Data supplied:

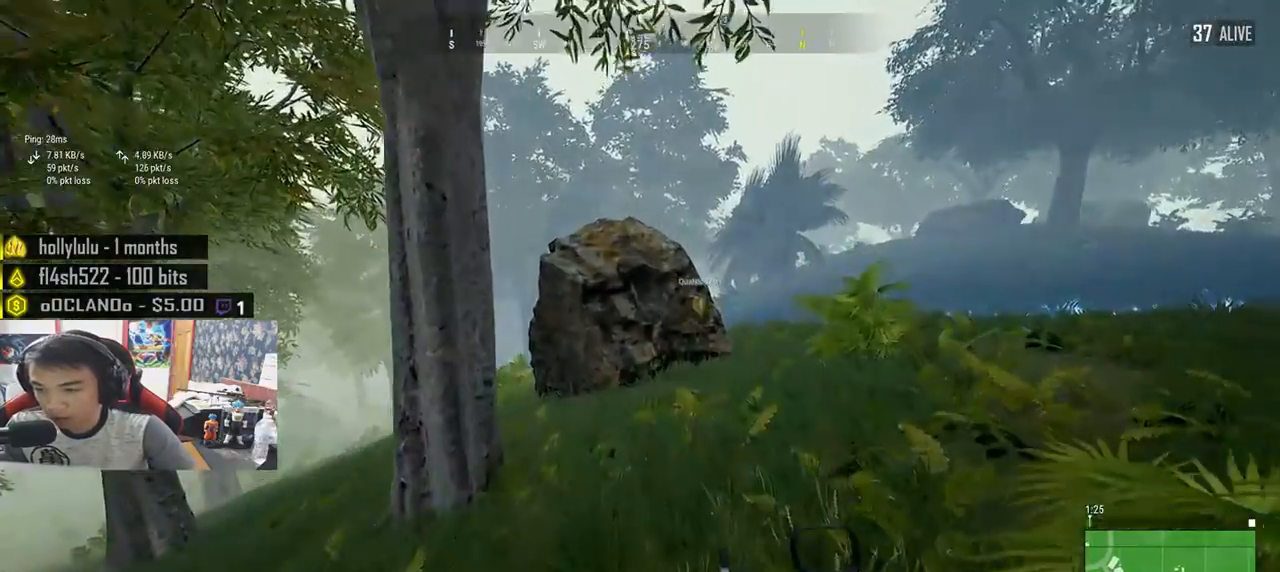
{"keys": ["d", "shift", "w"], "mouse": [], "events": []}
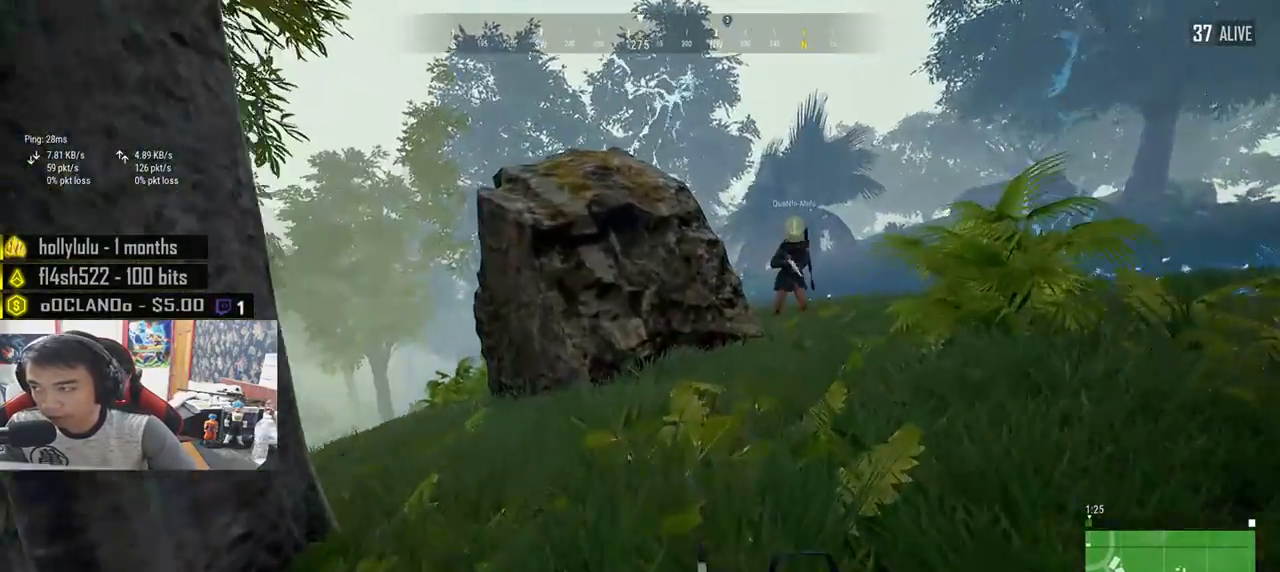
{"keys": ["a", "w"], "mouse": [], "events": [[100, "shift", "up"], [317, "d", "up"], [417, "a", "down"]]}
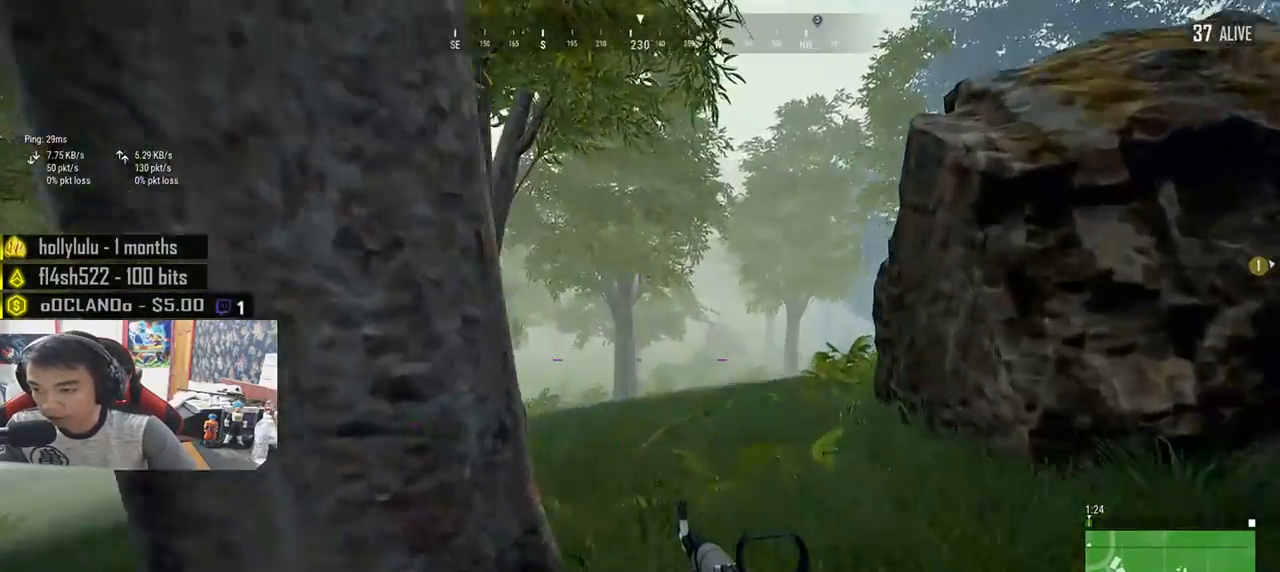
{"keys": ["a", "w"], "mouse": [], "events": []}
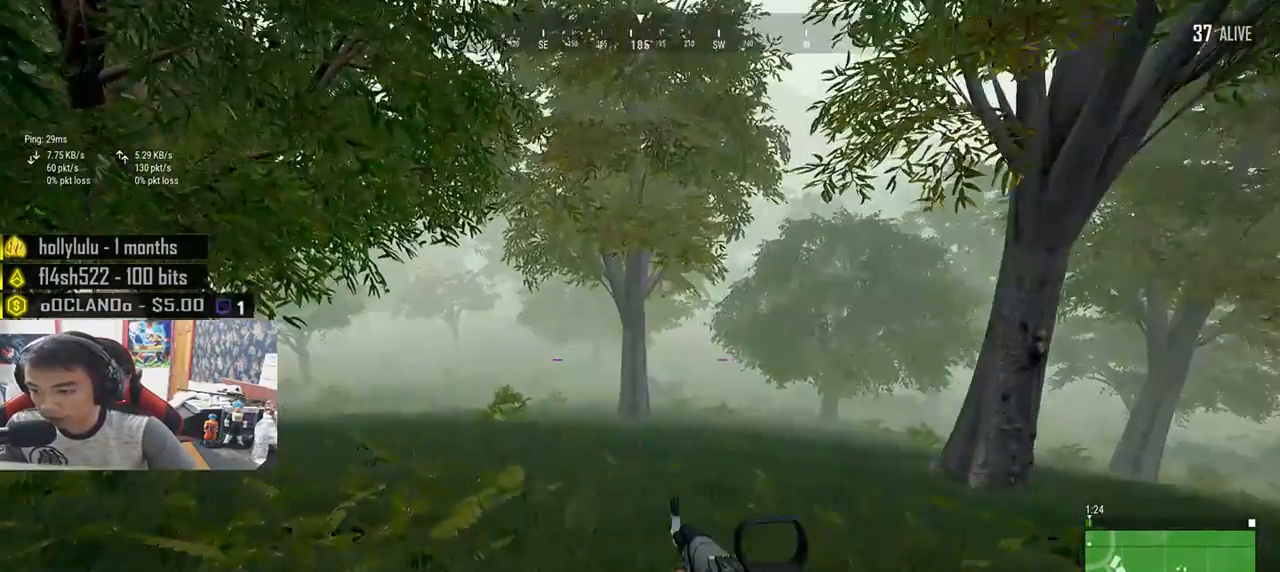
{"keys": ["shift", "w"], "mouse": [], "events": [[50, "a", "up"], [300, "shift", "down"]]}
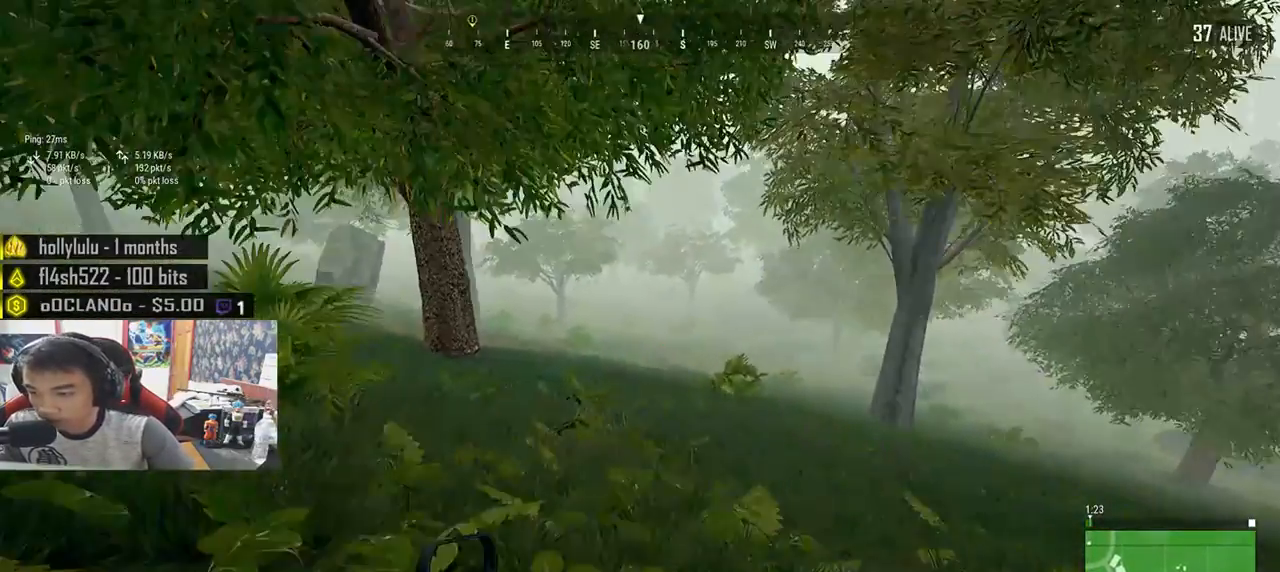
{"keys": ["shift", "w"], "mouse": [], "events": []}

The problem: Please reproduce the data above word for word, skipping all images.

Reply to the task:
{"keys": ["d", "shift", "w"], "mouse": [], "events": []}
{"keys": ["a", "w"], "mouse": [], "events": [[100, "shift", "up"], [317, "d", "up"], [417, "a", "down"]]}
{"keys": ["a", "w"], "mouse": [], "events": []}
{"keys": ["shift", "w"], "mouse": [], "events": [[50, "a", "up"], [300, "shift", "down"]]}
{"keys": ["shift", "w"], "mouse": [], "events": []}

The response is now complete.